--- START ---

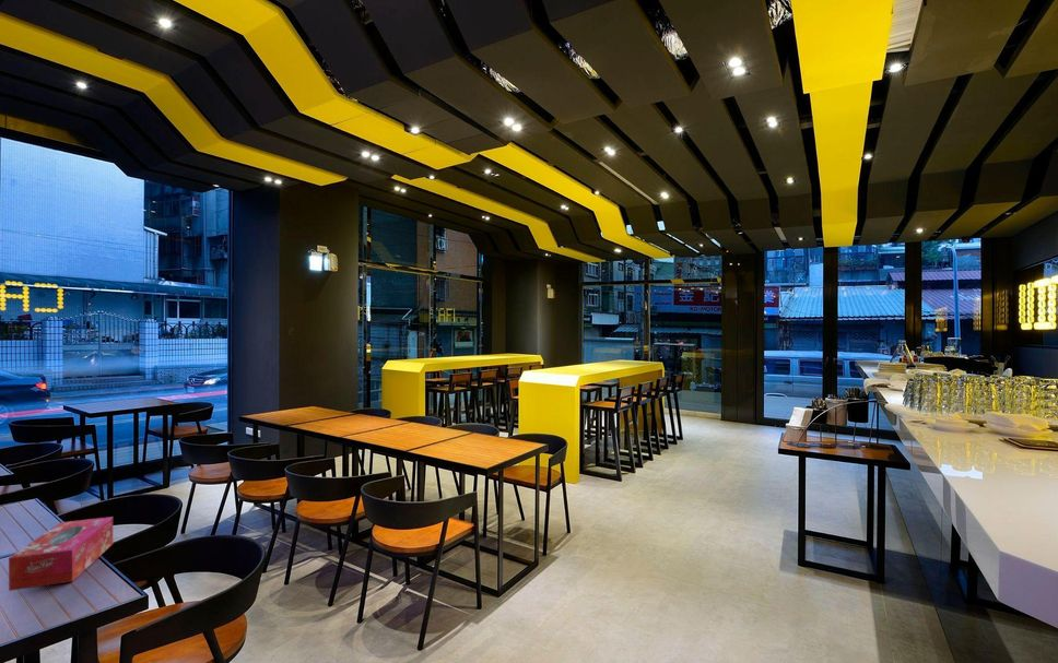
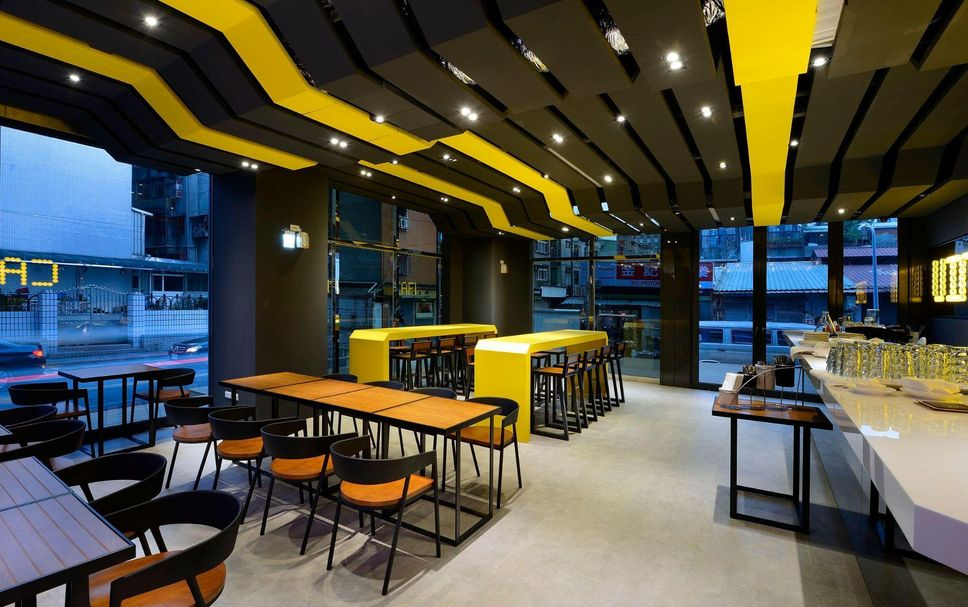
- tissue box [8,516,114,592]
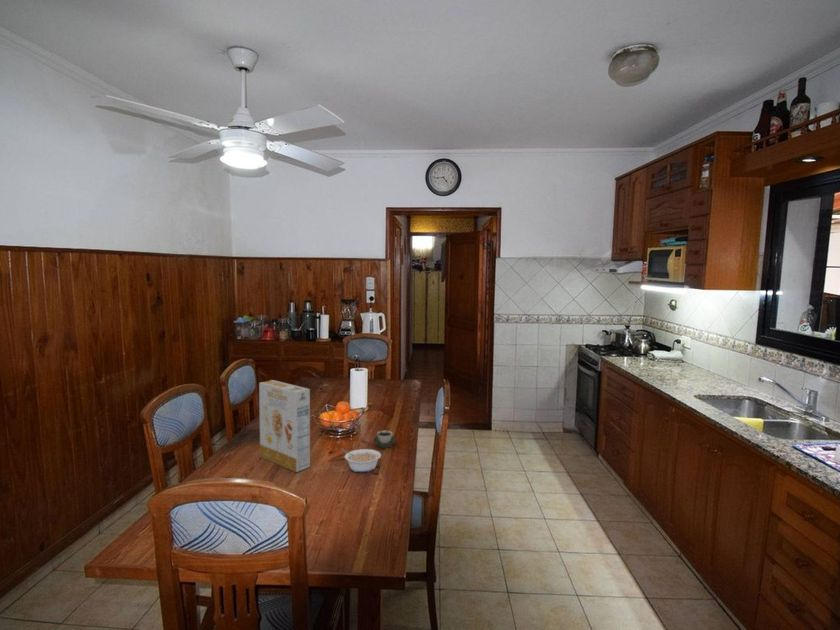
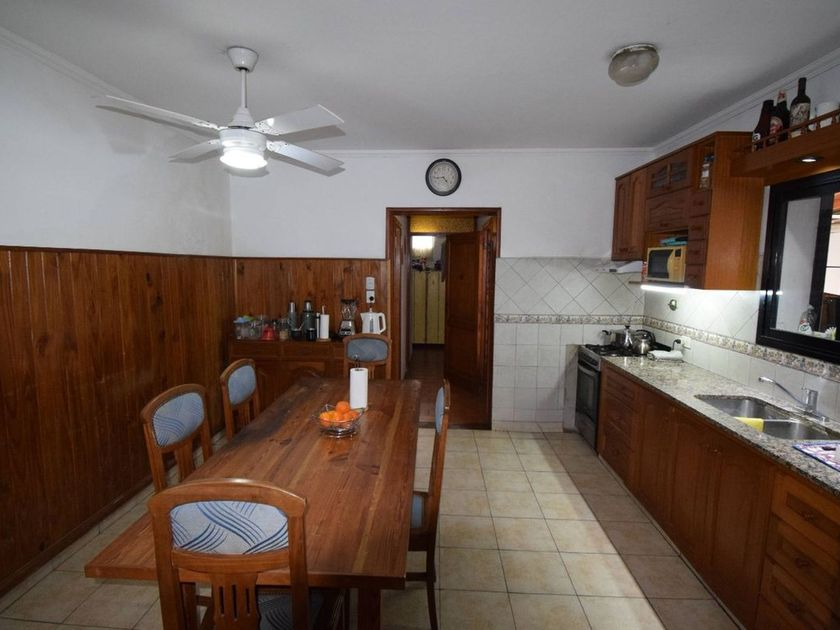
- cereal box [258,379,311,473]
- legume [340,448,382,473]
- cup [372,430,397,449]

--- END ---

• [WHAT IS BEING ASKED] Please copy the data above exactly, omitting the pictures.

• [EXERCISE ANSWER]
- tissue box [8,516,114,592]
- cereal box [258,379,311,473]
- legume [340,448,382,473]
- cup [372,430,397,449]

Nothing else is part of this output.